Если приобучим себя к доброму размышлению, то будем стыдиться страстей, как скоро встретимся с ними. И это знают изведавшие опытом на себе самих. Но будем стыдиться приближения к страстям и по причине их виновности.
Когда из любви к Богу желаешь совершить какое дело, пределом желания сего поставь смерть, и таким образом на самом деле сподобишься взойти на степень мученичества в борьбе с каждою страстию и не понесешь никакого вреда от того, что встретится с тобою внутри оного предела, если претерпишь до конца и не расслабеешь. Помышление немощного рассудка немощною делает силу терпения, а твердый ум и тому, кто следует помышлению его, сообщает силу, какой не имеет природа. Сподоби меня, Господи, возненавидеть жизнь свою ради жизни в Тебе!
Постоянно упражняй себя в размышлении, читая Божественные Писания, с точным их разумением, чтобы при праздности ума твоего не осквернялось зрение твое чужими сквернами непотребства.

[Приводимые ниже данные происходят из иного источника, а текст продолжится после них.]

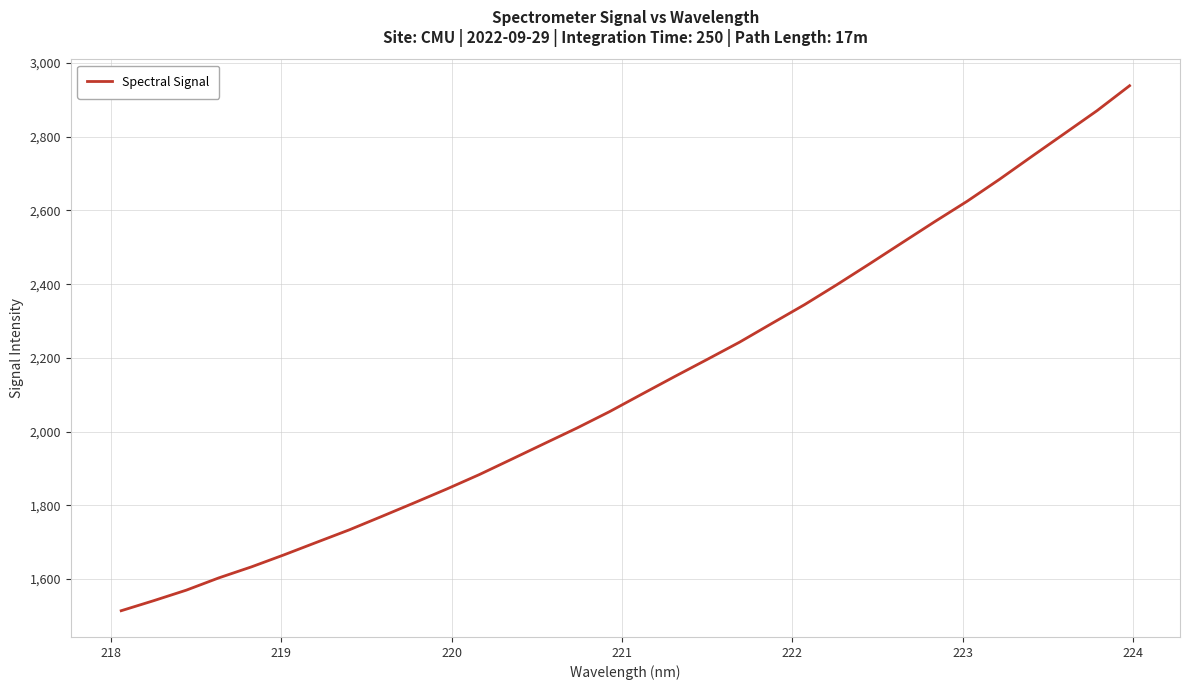

What is the maximum value shown in the chart?

2938.7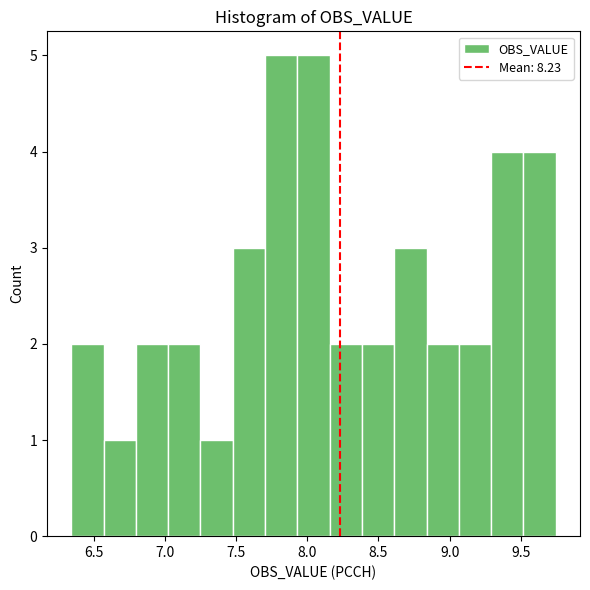

How tall is the bar that spans 6.35 to 6.55 on the x-axis? Neither the bar edges nor the heights are printed on the chart, so give them approximately, as read against the axes.

2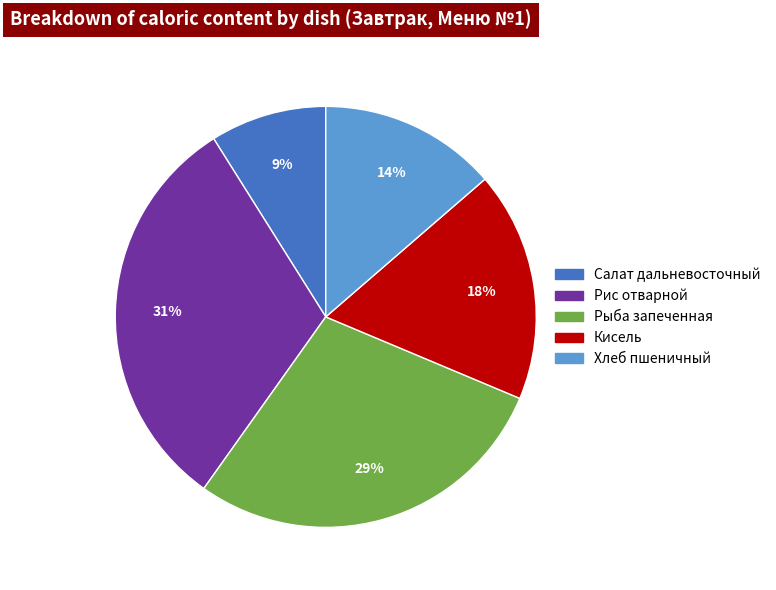

The Салат дальневосточный slice represents 14% of the pie. True or false?

False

Есть четыре различных вида спасительного размышления, при помощи которых трудится ум над орошением знания своего ради возрастания жизни на поприще праведности:
– о знании телесного служения;
– о знании искусного и объединенного служения;
– о знании сокровенных борений против страстей;
– о знании просветленного служения, которое в Боге: оно бывает единственным образом с Богом.

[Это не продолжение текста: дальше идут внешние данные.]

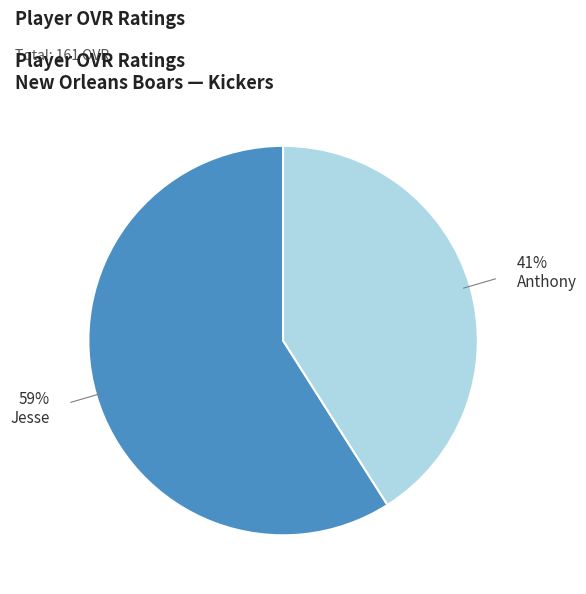

To the nearest percent, what percentage of the pie is Anthony?

41%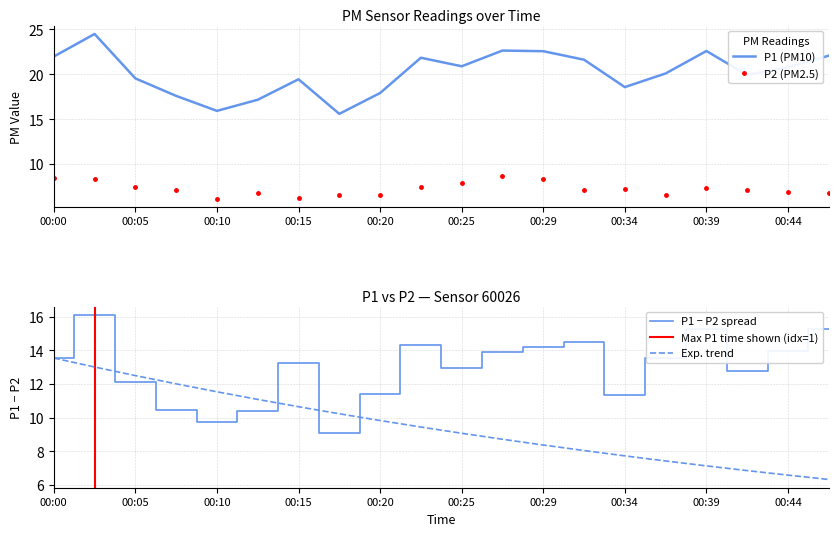

What is the change in value from 00:10 to 00:44?

+4.9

Последнее тоже делится на три различные части: оно не сразу бывает просветленным, но сначала оно темное, а потом – просветленное. Как у некоторых видов деревьев источается сладкий сок под действием солнца, точно так же, когда сияет Дух в сердцах наших, приближаются к светоносности движения размышления нашего – что называется «духовным образом жизни»; тогда вопреки своей воле ум наш посредством некоей мысли влечется, словно в изумлении, к Богу. Молитва же не является самостоятельной частью, отдельной от этих вещей, но она смешана с ними, иногда порождая их, иногда же рождаясь от них. Итак, всякий человек в том размышлении, в которое он ввергает себя, просветляется, и в той мысли, которой постоянно занят ум его, он умудряется и становится еще более сосредоточенным на ней, если, думая о служении праведности, он размышляет о делах праведности, и бывает озарен. Вот как может он угодить Богу делами своими, и вот что вредит служению его, и вот через что преуспевает он и просветляется в мысли своей.

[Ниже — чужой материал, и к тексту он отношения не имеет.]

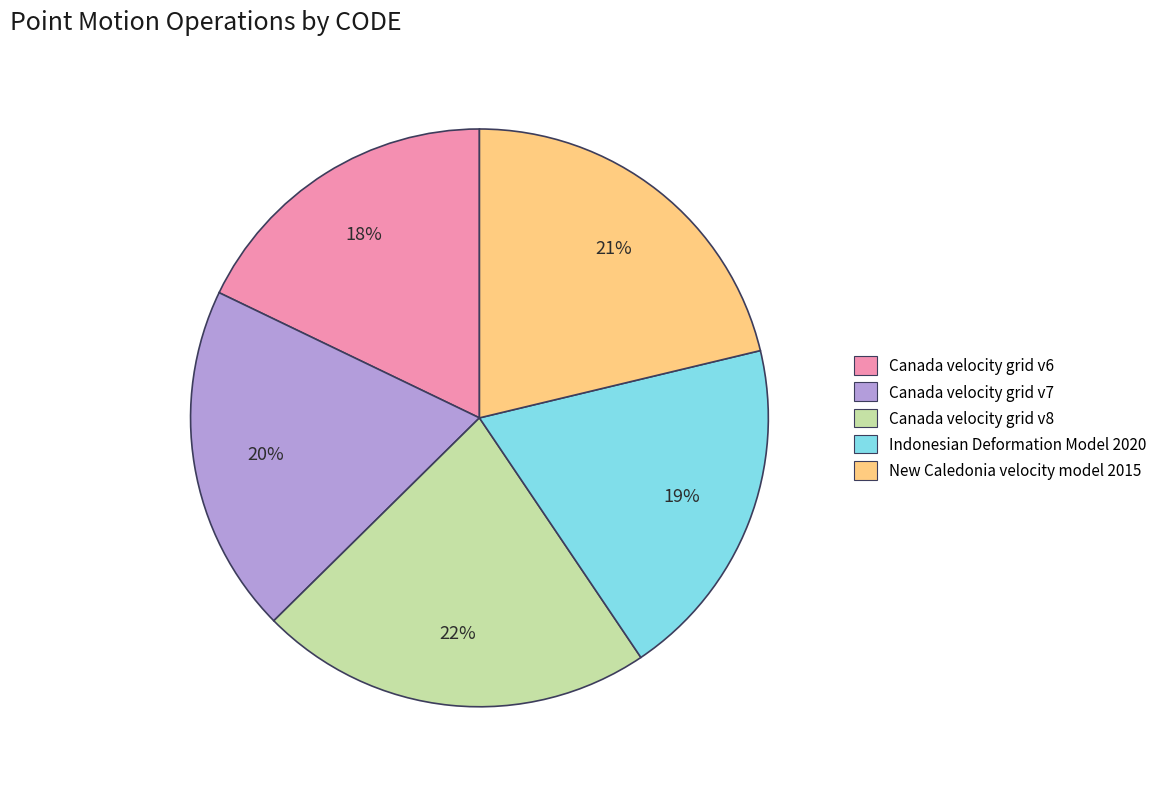

Does Canada velocity grid v7 account for over 50% of the chart?

No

Если, опять же, он думает о служении добродетели, о том, как он может угодить Богу в чистоте плоти своей, в труде молитвы, в очищении тела своего посредством поста, в чтении псалмов и в борьбе против всего, что препятствует ему; и если он думает о том, на сколь многие виды подразделяется добродетель и через какие ее составляющие части он обретает больше света и преуспевает, усердствуя в этом особенно, и что противоположно каждой из добродетелей – тогда благодаря этому становится он мудрым и глубоким. А если о страстях, помыслах и их борьбе размышляет он – как следуют помыслы один за другим, и какая страсть соединена с какой, и каково начало первой и каков конец ее; и какой силой обладает каждая из страстей, и от чего она ослабляется и чем усиливается – он только сосредоточен на страстях и упражняет ум свой. Но если он размышляет о Боге и изумляется свойствам Его и исследует одного лишь Бога, он просветляется, а в этом также заключены и вышеназванные вещи.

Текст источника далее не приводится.